Existence results for some problems on Riemannian manifolds

TL;DR

This paper establishes new existence results for Yamabe-type equations on compact Riemannian manifolds using variational methods, including solutions to singular problems and Euclidean Emden-Fowler equations.

Contribution

It introduces novel variational techniques to prove existence of solutions for Yamabe-type equations with subcritical perturbations on Riemannian manifolds.

Findings

Existence of solutions to singular Yamabe-type problems on compact manifolds.

Solutions to parametrized Emden-Fowler equations on the sphere.

Application of variational methods to subcritical perturbations.

Abstract

By using variational techniques we provide new existence results for Yamabe-type equations with subcritical perturbations set on a compact $d$-dimensional ($d\geq 3$) Riemannian manifold without boundary.
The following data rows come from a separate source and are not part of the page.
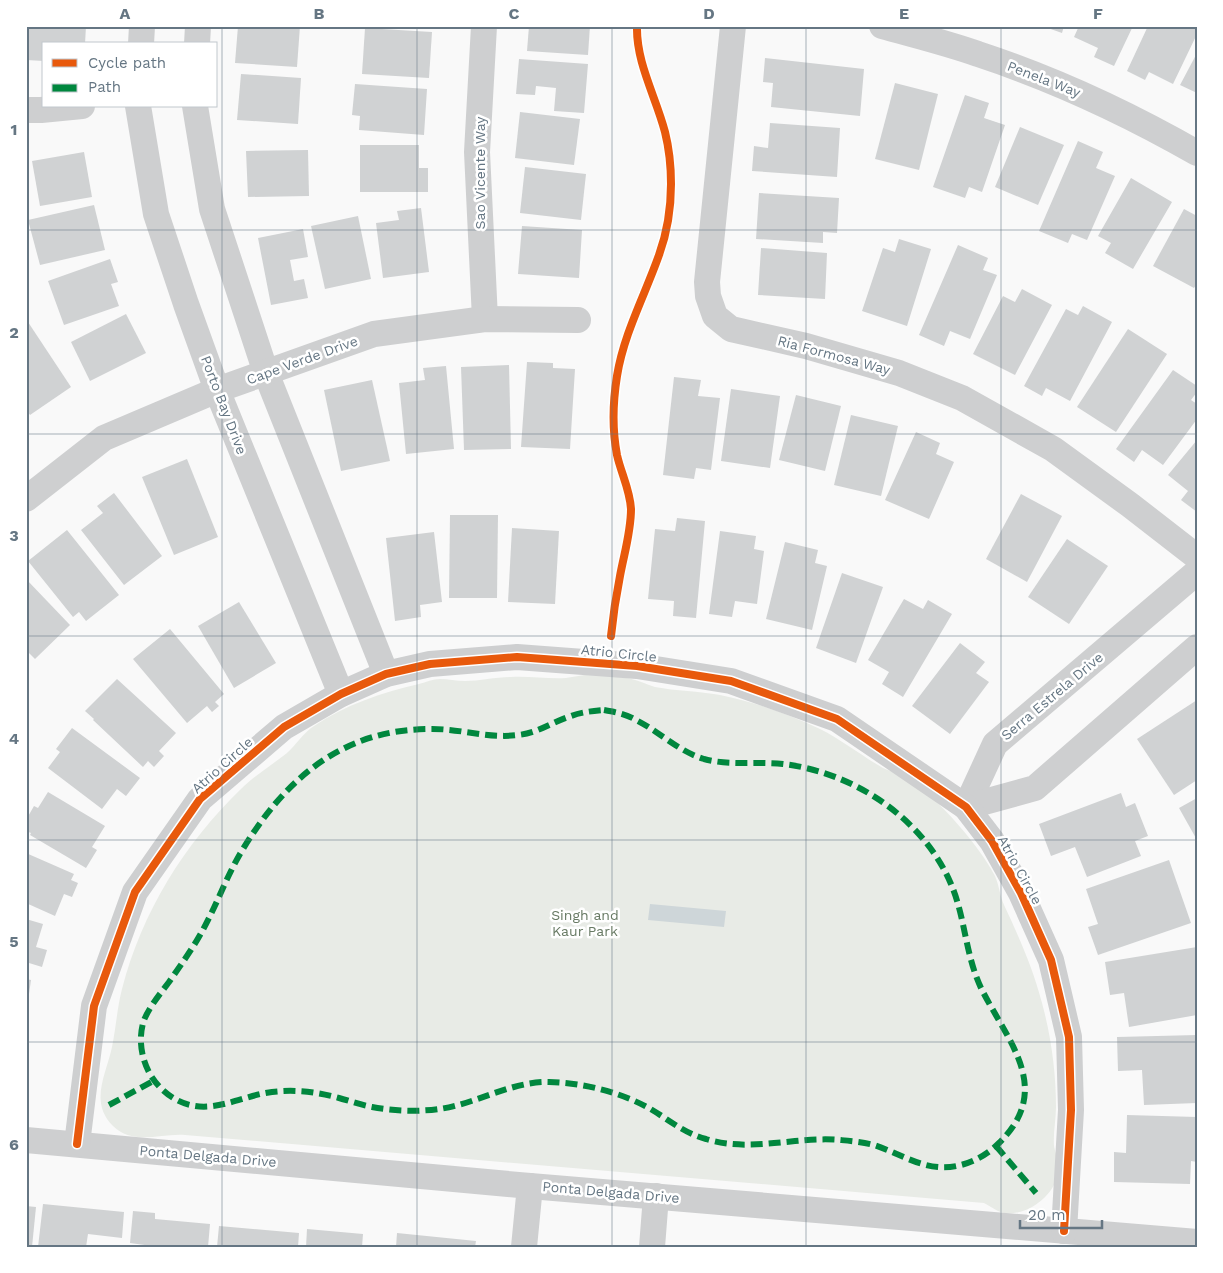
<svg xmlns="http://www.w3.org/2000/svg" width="1223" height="1273" font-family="'Work Sans',sans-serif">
	<rect width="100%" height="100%" fill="#f9f9f9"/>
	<path fill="#e8ebe6" d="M 591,674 C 602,675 614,676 626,678 C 636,679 645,684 655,687 C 676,691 699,691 720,695 C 755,702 788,714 820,729 C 842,740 862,756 883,768 C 892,772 903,775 911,780 C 939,800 979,845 995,876 C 999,885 1000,896 1004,905 C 1019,937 1033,968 1042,1003 C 1051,1036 1056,1072 1056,1107 C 1056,1120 1053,1133 1054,1146 C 1056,1157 1061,1164 1058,1176 C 1051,1198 1027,1216 1004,1213 C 998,1212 990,1206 984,1203 L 185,1135 C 161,1133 133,1146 113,1126 C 89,1102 106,1075 112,1047 C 116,1028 117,1008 122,989 C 142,912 184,844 241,789 C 255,775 272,765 287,753 C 297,744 303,733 314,726 C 345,705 383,692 419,684 C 426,682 433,679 440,679 C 448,679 456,681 465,681 C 480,681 496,677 511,677 C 529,676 548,679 566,678 C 574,677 582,675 591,674 Z"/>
	<path fill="#ced6d9" d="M 650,904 L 726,911 L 724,927 L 648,920 Z"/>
	<g fill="#d0d2d3">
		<path d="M 26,26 L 86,26 L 85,44 L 44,44 L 44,61 L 26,60 Z"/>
		<path d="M 238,26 L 300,26 L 297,67 L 235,63 Z"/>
		<path d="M 529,26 L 590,26 L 588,55 L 527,51 Z"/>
		<path d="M 1042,26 L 1064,26 L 1062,33 Z"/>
		<path d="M 1079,26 L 1133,26 L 1114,66 L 1094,57 L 1098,48 L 1074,37 Z"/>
		<path d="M 1148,26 L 1197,26 L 1197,34 L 1173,84 L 1149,72 L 1145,80 L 1127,71 Z"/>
		<path d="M 365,28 L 432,32 L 429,78 L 362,74 Z"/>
		<path d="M 1197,53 L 1197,93 L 1180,85 Z"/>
		<path d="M 765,58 L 864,69 L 860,116 L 771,107 L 773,83 L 763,82 Z"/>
		<path d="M 519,59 L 588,64 L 584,113 L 554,111 L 556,88 L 536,86 L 535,95 L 516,94 Z"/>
		<path d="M 241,74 L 301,78 L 298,124 L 237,120 Z"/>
		<path d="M 895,83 L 938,94 L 919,170 L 875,159 Z"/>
		<path d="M 355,84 L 427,89 L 424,135 L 359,130 L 360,116 L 352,115 Z"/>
		<path d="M 965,95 L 989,103 L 984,118 L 1005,125 L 982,192 L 969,187 L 965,198 L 933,187 Z"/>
		<path d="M 520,112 L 580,119 L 574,165 L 515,158 Z"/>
		<path d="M 770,123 L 840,128 L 837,177 L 752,171 L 754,146 L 768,148 Z"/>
		<path d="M 1020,127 L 1064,145 L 1038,205 L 995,187 Z"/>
		<path d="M 1078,141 L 1103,152 L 1096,168 L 1115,176 L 1087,240 L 1072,234 L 1068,243 L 1039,231 Z"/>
		<path d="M 360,145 L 419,145 L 419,168 L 428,168 L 428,192 L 360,192 Z"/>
		<path d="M 308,150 L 309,196 L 248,197 L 246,151 Z"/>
		<path d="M 84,152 L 92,197 L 40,206 L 32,161 Z"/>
		<path d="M 525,167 L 586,174 L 581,220 L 520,213 Z"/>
		<path d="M 1131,178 L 1172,202 L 1133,269 L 1105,253 L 1111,243 L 1098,236 Z"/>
		<path d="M 759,193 L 839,198 L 837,233 L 823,232 L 823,243 L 756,239 Z"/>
		<path d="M 94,205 L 105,250 L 40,265 L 28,220 Z"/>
		<path d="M 421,208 L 429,272 L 383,278 L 376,223 L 399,220 L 397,211 Z"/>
		<path d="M 1184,209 L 1197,216 L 1197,283 L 1194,288 L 1153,266 Z"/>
		<path d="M 358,216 L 371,279 L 325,289 L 311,226 Z"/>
		<path d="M 522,226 L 582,230 L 579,278 L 518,274 Z"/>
		<path d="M 303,229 L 308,257 L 290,260 L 294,281 L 304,279 L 308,298 L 271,305 L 258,238 Z"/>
		<path d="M 899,239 L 931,249 L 907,326 L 862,311 L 883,248 L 895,252 Z"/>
		<path d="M 958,245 L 988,258 L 983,270 L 997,275 L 970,339 L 950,331 L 944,346 L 919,335 Z"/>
		<path d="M 761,248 L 827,253 L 825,299 L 758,295 Z"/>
		<path d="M 110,259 L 118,282 L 111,284 L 119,306 L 64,325 L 48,281 Z"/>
		<path d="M 1022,289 L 1052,305 L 1015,375 L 973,354 L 1003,296 L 1015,302 Z"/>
		<path d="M 1083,306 L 1112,322 L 1070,401 L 1046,388 L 1042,396 L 1024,386 L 1066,309 L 1078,315 Z"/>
		<path d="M 126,314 L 146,353 L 90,381 L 71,342 Z"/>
		<path d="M 26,319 L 71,387 L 30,415 L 26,409 Z"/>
		<path d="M 1128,329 L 1167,354 L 1116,432 L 1077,407 Z"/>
		<path d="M 527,362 L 553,363 L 553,368 L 575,369 L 570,449 L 521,447 Z"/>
		<path d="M 509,365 L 511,449 L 464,450 L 461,367 Z"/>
		<path d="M 446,366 L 454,449 L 406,454 L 399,383 L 425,380 L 423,368 Z"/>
		<path d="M 1173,370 L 1197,386 L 1197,392 L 1191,400 L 1197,404 L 1197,419 L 1163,465 L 1142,450 L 1134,462 L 1116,449 Z"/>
		<path d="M 674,377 L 701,380 L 698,396 L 720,398 L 711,470 L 696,468 L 694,479 L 663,475 Z"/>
		<path d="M 372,380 L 390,461 L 341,471 L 324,390 Z"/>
		<path d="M 731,389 L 780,396 L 770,468 L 721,461 Z"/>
		<path d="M 796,395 L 841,406 L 825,471 L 779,460 Z"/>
		<path d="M 851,415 L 898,426 L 881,496 L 834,485 Z"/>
		<path d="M 916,432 L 940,443 L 936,454 L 954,462 L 929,519 L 885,500 Z"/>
		<path d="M 1197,440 L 1197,512 L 1181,500 L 1188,491 L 1168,475 Z"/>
		<path d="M 187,459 L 218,537 L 174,555 L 142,477 Z"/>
		<path d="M 114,493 L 162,556 L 124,585 L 81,530 L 103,513 L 97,506 Z"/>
		<path d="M 1021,494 L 1062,516 L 1027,582 L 986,559 Z"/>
		<path d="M 450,515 L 498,515 L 497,598 L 449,598 Z"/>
		<path d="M 677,518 L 705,521 L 696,618 L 673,616 L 674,601 L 648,599 L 655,529 L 675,531 Z"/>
		<path d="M 512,528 L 559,531 L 555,604 L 508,602 Z"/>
		<path d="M 67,530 L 119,595 L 86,621 L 79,612 L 73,617 L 28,561 Z"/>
		<path d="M 720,531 L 756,536 L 754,549 L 764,551 L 757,604 L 735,601 L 732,617 L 709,614 Z"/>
		<path d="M 434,532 L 442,602 L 420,605 L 421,617 L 395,621 L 386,538 Z"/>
		<path d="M 1067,539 L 1108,566 L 1069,624 L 1028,597 Z"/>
		<path d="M 785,542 L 818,550 L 815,563 L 827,566 L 812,630 L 766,619 Z"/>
		<path d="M 842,573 L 883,587 L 856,663 L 816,648 Z"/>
		<path d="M 26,579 L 70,625 L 35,659 L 26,650 Z"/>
		<path d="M 904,599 L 923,609 L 928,600 L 952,614 L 903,697 L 882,684 L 889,672 L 868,660 Z"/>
		<path d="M 239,602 L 276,663 L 234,688 L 198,626 Z"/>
		<path d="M 170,629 L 224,694 L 215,702 L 219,706 L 212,712 L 207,706 L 187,723 L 133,659 Z"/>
		<path d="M 960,643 L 985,662 L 976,673 L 989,682 L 950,734 L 912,706 Z"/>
		<path d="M 117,679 L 176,733 L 159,751 L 164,756 L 154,767 L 148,761 L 143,767 L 93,720 L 94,719 L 85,711 Z"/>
		<path d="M 1197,700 L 1197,780 L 1174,795 L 1137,739 Z"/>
		<path d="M 72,728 L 140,778 L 126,796 L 117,789 L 102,809 L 48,768 L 60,752 L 56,749 Z"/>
		<path d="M 48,792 L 105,826 L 92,847 L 97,850 L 86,868 L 30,835 L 31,833 L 26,831 L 26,820 L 34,806 L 38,808 Z"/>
		<path d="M 1121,793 L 1126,807 L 1135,803 L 1148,836 L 1135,841 L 1141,856 L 1087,877 L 1075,847 L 1051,856 L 1039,824 Z"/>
		<path d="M 1197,798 L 1197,840 L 1179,808 Z"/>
		<path d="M 26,853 L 74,874 L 71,880 L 78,883 L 72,897 L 64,894 L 55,916 L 26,903 Z"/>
		<path d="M 1169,860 L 1191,923 L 1098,955 L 1088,927 L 1098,924 L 1086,889 Z"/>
		<path d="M 26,919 L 43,924 L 36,947 L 47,950 L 42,967 L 29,963 L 28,968 L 26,967 Z"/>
		<path d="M 1197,947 L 1197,1015 L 1129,1027 L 1124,993 L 1110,995 L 1105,962 Z"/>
		<path d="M 26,979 L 31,980 L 28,1001 L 26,1001 Z"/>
		<path d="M 1197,1035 L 1197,1103 L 1144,1105 L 1142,1070 L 1118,1071 L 1117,1037 Z"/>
		<path d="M 1127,1115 L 1197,1117 L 1197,1162 L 1191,1161 L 1190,1184 L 1114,1182 L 1114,1152 L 1126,1153 Z"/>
		<path d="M 43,1204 L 124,1212 L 122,1238 L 88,1234 L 86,1247 L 38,1247 Z"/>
		<path d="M 26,1206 L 36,1207 L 32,1247 L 26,1247 Z"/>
		<path d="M 133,1211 L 155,1213 L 155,1219 L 210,1224 L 208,1247 L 159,1247 L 130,1243 Z"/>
		<path d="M 219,1226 L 299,1233 L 298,1247 L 217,1247 Z"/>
		<path d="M 307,1229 L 363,1234 L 362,1247 L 306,1247 Z"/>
		<path d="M 397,1233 L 476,1241 L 475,1247 L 396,1247 Z"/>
	</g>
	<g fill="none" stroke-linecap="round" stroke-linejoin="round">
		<g stroke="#cecfd0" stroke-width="26">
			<path d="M 484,26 L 477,152 L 485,319"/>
			<path d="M 733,26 L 707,282 L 708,296 L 715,316 L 731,329 L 806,346 L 899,373 L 962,398 L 1053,449 L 1130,505 L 1197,557"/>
			<path d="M 882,26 C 914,35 947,43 978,54 C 1054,79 1127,113 1197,153"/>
			<path d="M 141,44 L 142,26"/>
			<path d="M 197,44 L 198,26"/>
			<path d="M 138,106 L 156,214 L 186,304 L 217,390 L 341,694"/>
			<path d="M 195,106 L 212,209 L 242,300 L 266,373 L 386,674"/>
			<path d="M 26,110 L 41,110 L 82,106"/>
			<path d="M 26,499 L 104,438 L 217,390 L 374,334 L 485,319 L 578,320"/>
			<path d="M 966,807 L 995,744 L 1197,572"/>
			<path d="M 966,807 L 1035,788 L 1197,647"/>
			<path d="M 26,1140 L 530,1186 L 1197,1242"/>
			<path d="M 77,1144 L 94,1006 L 135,892 L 200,799 L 284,727 L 341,694 L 386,674 L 430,664 L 517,657 L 637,666 L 731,681 L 837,719 L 966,807 L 992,841 L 1021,893 L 1051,960 L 1069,1037 L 1071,1110 L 1064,1231"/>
			<path d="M 524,1247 L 530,1186"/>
			<path d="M 652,1247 L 656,1196"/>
		</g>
		<g stroke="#00873e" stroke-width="6" stroke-dasharray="12 6" stroke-linecap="butt">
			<path d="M 604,710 C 615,712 626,714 636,720 C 660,732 678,751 704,759 C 730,766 757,761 783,764 C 853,772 923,818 951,884 C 966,919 965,957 983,992 C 1010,1044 1053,1090 999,1143 C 983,1159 960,1169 938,1167 C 915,1165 896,1152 874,1145 C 863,1142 851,1141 840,1140 C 795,1136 750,1153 706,1139 C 683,1133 667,1118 647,1107 C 617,1091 582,1083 549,1082 C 512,1081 476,1104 439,1109 C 418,1112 393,1111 372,1107 C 361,1105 350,1101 339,1098 C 317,1092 295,1089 272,1092 C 246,1095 220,1110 195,1106 C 176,1103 160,1091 150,1074 C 141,1058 138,1038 144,1020 C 150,1006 160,994 169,982 C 180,966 191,951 200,935 C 215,909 225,880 240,854 C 283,781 340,730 428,729 C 459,728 488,739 518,735 C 538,733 552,722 571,716 C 582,712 592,711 604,710 Z"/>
			<path d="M 109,1105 L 155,1080"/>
			<path d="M 996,1146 L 1036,1193"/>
		</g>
		<g stroke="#fff" stroke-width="11">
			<g id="cycleway">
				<path d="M 611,636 C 613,616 616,596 620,576 C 624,554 631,532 631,509 C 630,490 621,473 617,455 C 612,429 613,401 617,376 C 624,333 645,295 659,255 C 667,233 671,207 671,184 C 671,167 669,148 665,132 C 656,97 636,63 637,26"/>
				<path d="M 77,1144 L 94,1006 L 135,892 L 200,799 L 284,727 L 341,694 L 386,674 L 430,664 L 517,657 L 637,666 L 731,681 L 837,719 L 966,807 L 992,841 L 1021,893 L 1051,960 L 1069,1037 L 1071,1110 L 1064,1231"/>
			</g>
		</g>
		<use href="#cycleway" stroke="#e8590c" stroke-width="8"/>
	</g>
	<path fill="none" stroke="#657683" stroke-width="1" stroke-opacity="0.55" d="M 222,26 L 222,1247M 417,26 L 417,1247M 612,26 L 612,1247M 806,26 L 806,1247M 1001,26 L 1001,1247M 26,230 L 1197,230M 26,434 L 1197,434M 26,636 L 1197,636M 26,840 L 1197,840M 26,1042 L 1197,1042"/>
	<g text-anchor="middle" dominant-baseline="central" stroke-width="5" stroke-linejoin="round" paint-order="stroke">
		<g font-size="14" fill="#657683" stroke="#fff">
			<text transform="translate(1044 79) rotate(21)">Penela Way</text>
			<text transform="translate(480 173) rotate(-90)">Sao Vicente Way</text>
			<text transform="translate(834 355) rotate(15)">Ria Formosa Way</text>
			<text transform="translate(302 360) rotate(-20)">Cape Verde Drive</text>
			<text transform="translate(224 405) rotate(69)">Porto Bay Drive</text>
			<text transform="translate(619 653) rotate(6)">Atrio Circle</text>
			<text transform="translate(1052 696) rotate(-40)">Serra Estrela Drive</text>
			<text transform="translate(222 765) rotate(-42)">Atrio Circle</text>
			<text transform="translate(1020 870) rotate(61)">Atrio Circle</text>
			<text transform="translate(208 1156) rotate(5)">Ponta Delgada Drive</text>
			<text transform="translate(611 1192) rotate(5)">Ponta Delgada Drive</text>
		</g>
		<g font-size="14" fill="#687a64" stroke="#fff">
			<text x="585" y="915">Singh and<tspan x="585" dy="16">Kaur Park</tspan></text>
		</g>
	</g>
	<rect width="1223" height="1273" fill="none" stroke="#ffffff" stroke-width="55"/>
	<rect x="42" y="42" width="175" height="65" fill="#ffffff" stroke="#c1c8cd"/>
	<rect x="52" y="59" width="25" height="8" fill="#e8590c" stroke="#c1c8cd"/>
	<text x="88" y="68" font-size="15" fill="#657683">Cycle path</text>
	<rect x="52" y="84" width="25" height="8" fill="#00873e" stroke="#c1c8cd"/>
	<text x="88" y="92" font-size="15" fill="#657683">Path</text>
	<path d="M1020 1220v8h82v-8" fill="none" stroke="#657683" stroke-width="2.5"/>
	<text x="1028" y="1220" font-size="15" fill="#657683" stroke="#ffffff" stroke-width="4" paint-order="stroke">20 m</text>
	<rect x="28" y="28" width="1168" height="1218" fill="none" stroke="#657683" stroke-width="2"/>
	<g font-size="16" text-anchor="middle" font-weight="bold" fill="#657683">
		<text x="125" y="19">A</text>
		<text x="319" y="19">B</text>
		<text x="514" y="19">C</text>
		<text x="709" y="19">D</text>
		<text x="904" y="19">E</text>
		<text x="1098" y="19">F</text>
		<text x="14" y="135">1</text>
		<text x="14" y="338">2</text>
		<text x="14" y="541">3</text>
		<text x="14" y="744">4</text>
		<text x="14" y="947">5</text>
		<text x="14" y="1150">6</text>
	</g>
</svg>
As a direct consequence of our main theorems, we prove the existence of at least one solution to the following singular Yamabe-type problem $$ \left\lbrace \begin{array}{ll} -\Delta_g w + \alpha(\sigma)w = \mu K(\sigma) w^\frac{d+2}{d-2} +\lambda \left( w^{r-1} + f(w)\right), \quad \sigma\in\mathcal{M} &\\ &\\ w\in H^2_\alpha(\mathcal{M}), \quad w>0 \ \ \mbox{in} \ \ \mathcal{M} & \end{array} \right.$$ where, as usual, $\Delta_g$ denotes the Laplace-Beltrami operator on $(\mathcal{M},g)$, $\alpha, K:\mathcal{M}\to\mathbb{R}$ are positive (essentially) bounded functions, $r\in(0,1)$, and $f:[0,+\infty)\to[0,+\infty)$ is a subcritical continuous function. Restricting ourselves to the unit sphere ${\mathbb{S}}^d$ via the stereographic projection, we also solve some parametrized Emden-Fowler equations in the Euclidean case.